*EXTRACT TO READ:*
Samantha Kessler: Translating Data Into Student Success

Samantha Kessler: Translating Data Into Student Success

samantha-kessler-web-ready-copy-2Working with data and charts as an institutional researcher at a college in California was not on Samantha Kessler’s radar  growing up in a small Pennsylvania farm town and majoring in Spanish at East Stroudsburg University. But the combination of taking a sociology class as an elective taught by an inspirational professor, going to graduate school, having a mentor give her research opportunities, and attracting an employer who recognized her talents, led to a career where her skilled analysis of those data and charts can affect a college’s future.

 

“I became interested in sociology as a sophomore because the professor made the topic so interesting,” says Samantha. “She encouraged me to take specialty classes focusing on projects like gender in sports and race and ethnicity, and I began looking at life in a different way. I started noticing the big patterns of why things are happening, and I found it fascinating. With her encouragement, I ended up continuing to study sociology in graduate school.”

 

Armed with an MA in sociology from Lehigh University, she was chosen for her first job as a research associate at a local community college because her employer had been a sociology major, had started his own career as an institutional researcher, and knew she would have the skills to be successful.

 

“At that point I was realizing that I really liked working with research and working around education and seeing how different things could positively impact education,” says Samantha. “I was thrown into it without very much experience, so it was sink or swim to find my own resources.”

 

Toward the end of the two years she worked there, she began dreaming of leaving the sleepy farming town where she had lived all of her life and started sending out resumes to find a job in a place with specific requirements: no snow and near a big city. When she was offered a job as an institutional researcher at a small, private online military intelligence university in Santa Clara, California, she grabbed it. Then she had to convince Eric, her boyfriend of two years, to move with her when he finished architecture school in six months. Soon he was helping her pack her car to make the 3,000-mile trip.

*DATA SUPPLIED:*
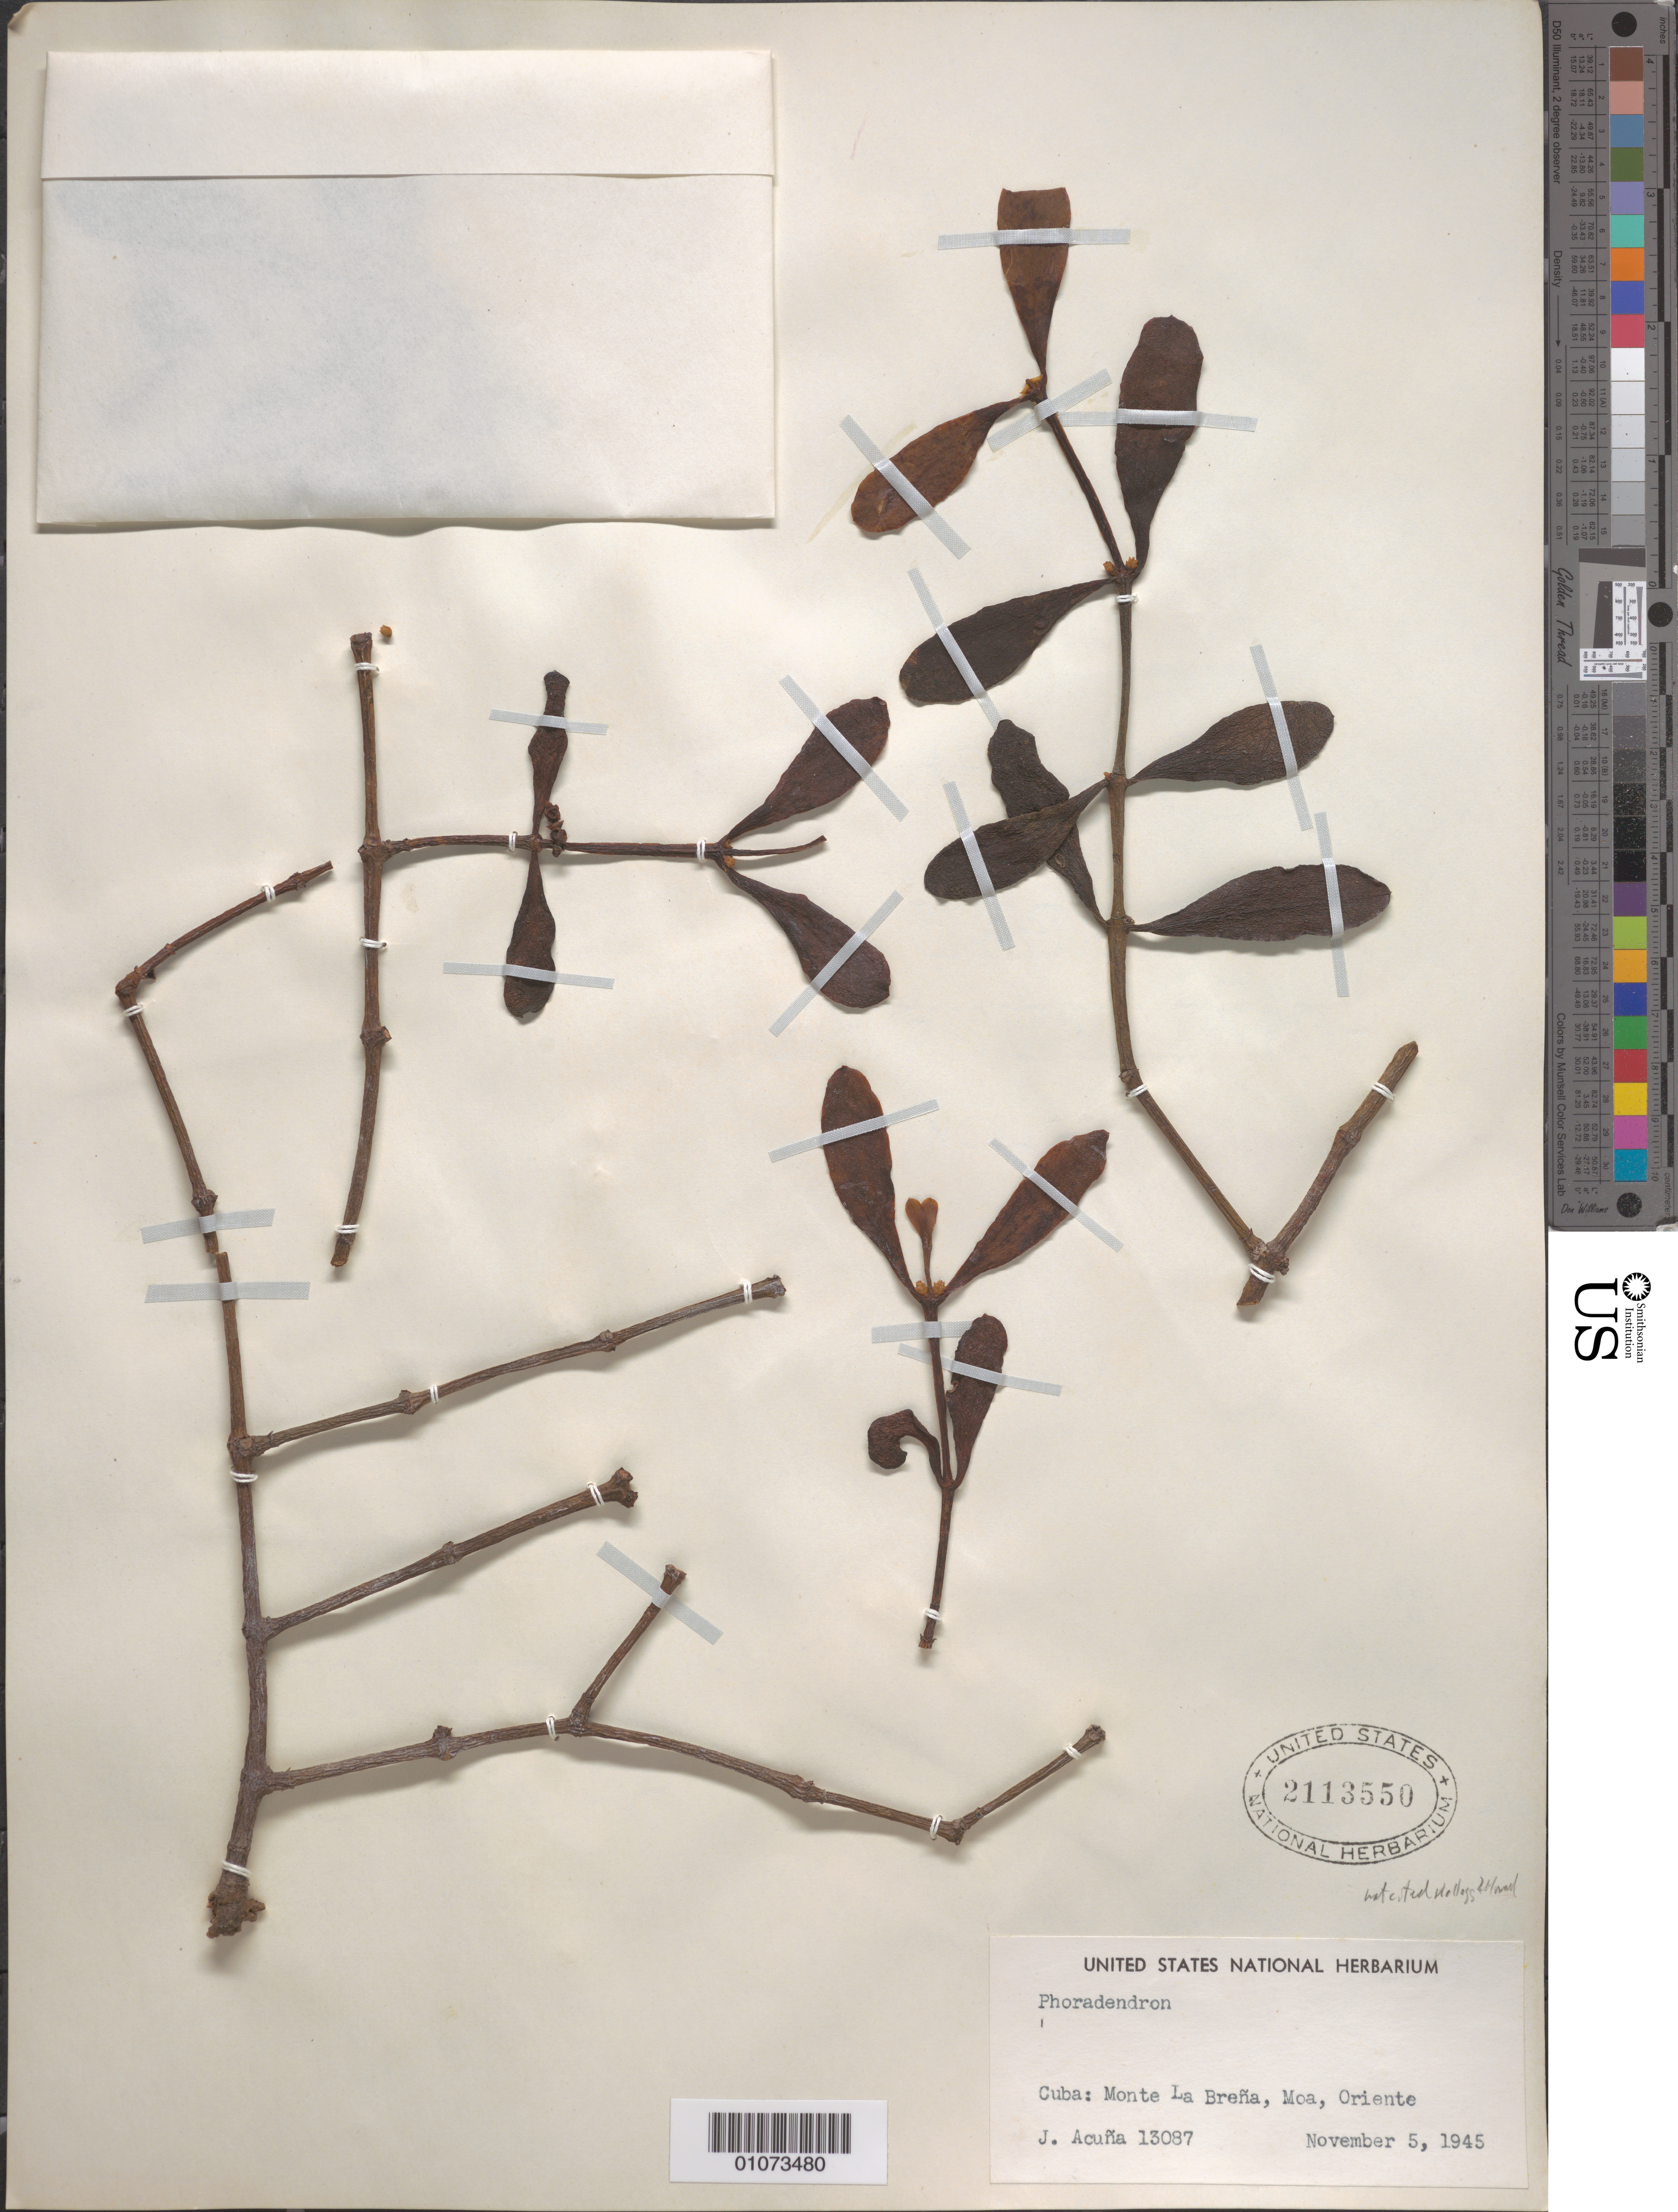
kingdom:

--

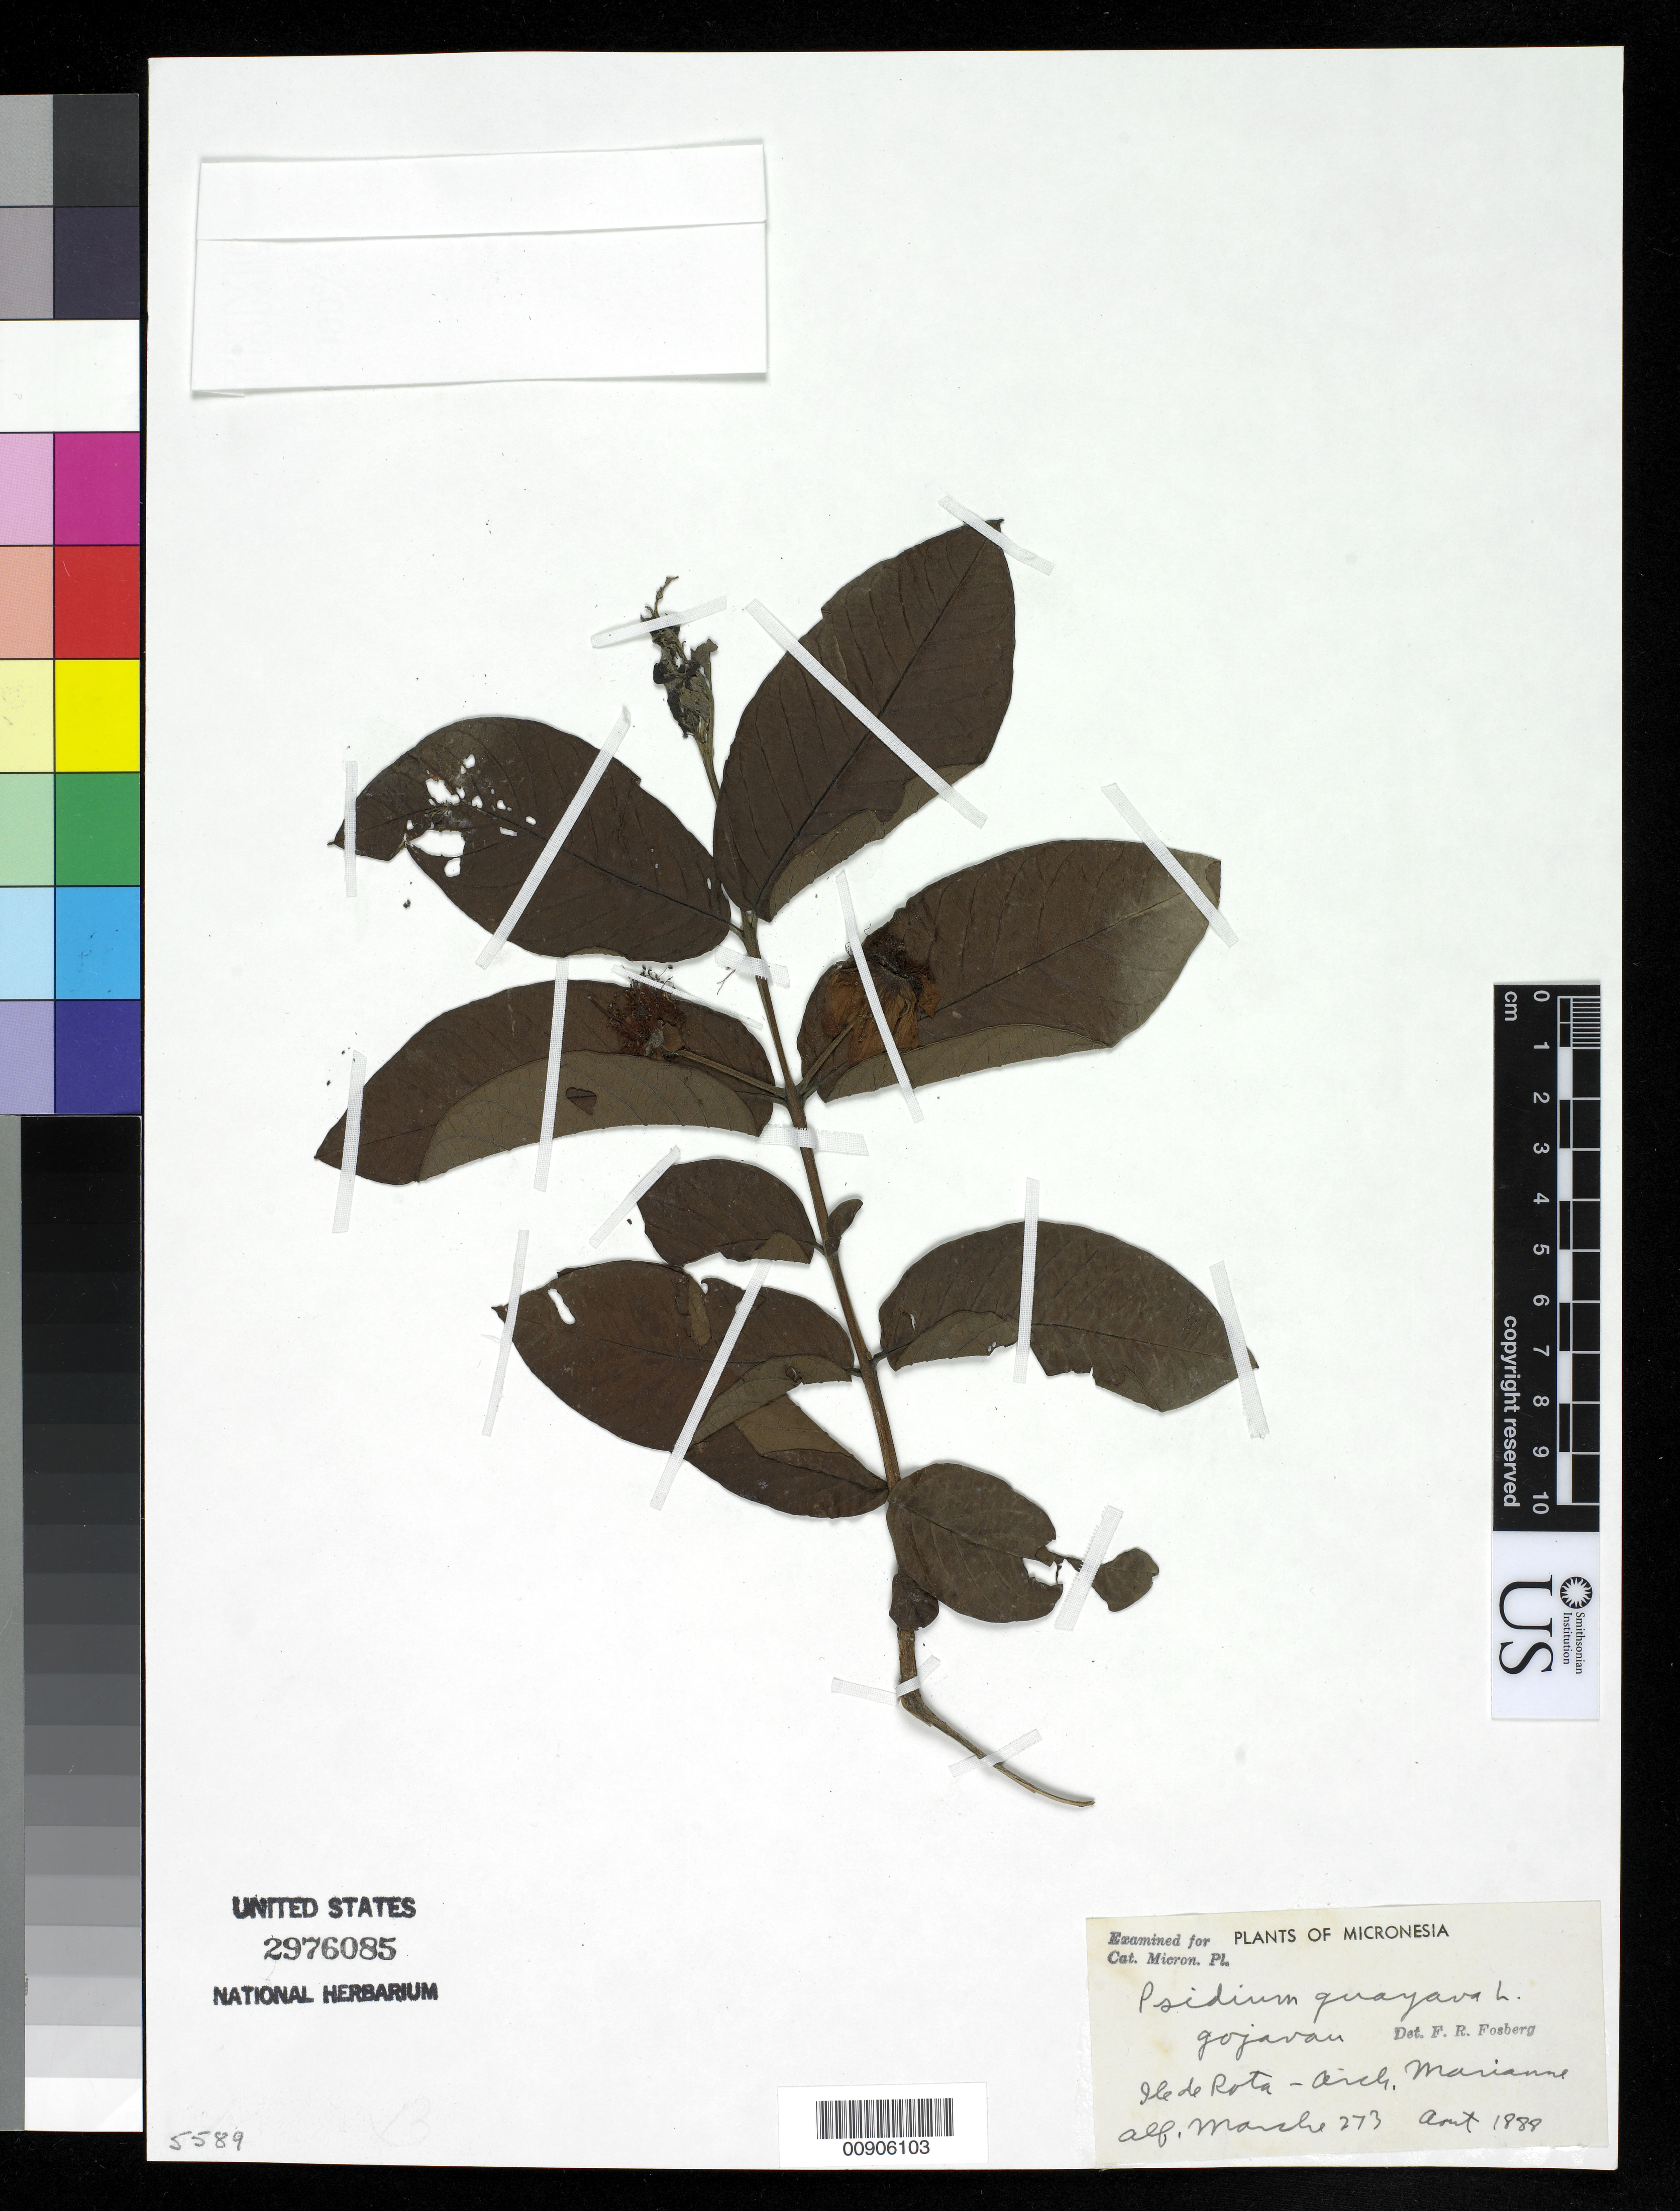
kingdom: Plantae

*REQUIRED TASK 1:*
Repeat the stretch of the profile of Samantha Kessler from "Toward the end" through "the 3,000-mile trip.".
*REQUIRED TASK 2:*
According to the profile of Samantha Kessler, from which university did she earn her MA in sociology?
The entries come from a separate source and are unrelated to the profile of Samantha Kessler.

*FULL SOLUTION 1:*
Toward the end of the two years she worked there, she began dreaming of leaving the sleepy farming town where she had lived all of her life and started sending out resumes to find a job in a place with specific requirements: no snow and near a big city. When she was offered a job as an institutional researcher at a small, private online military intelligence university in Santa Clara, California, she grabbed it. Then she had to convince Eric, her boyfriend of two years, to move with her when he finished architecture school in six months. Soon he was helping her pack her car to make the 3,000-mile trip.

*FULL SOLUTION 2:*
Lehigh University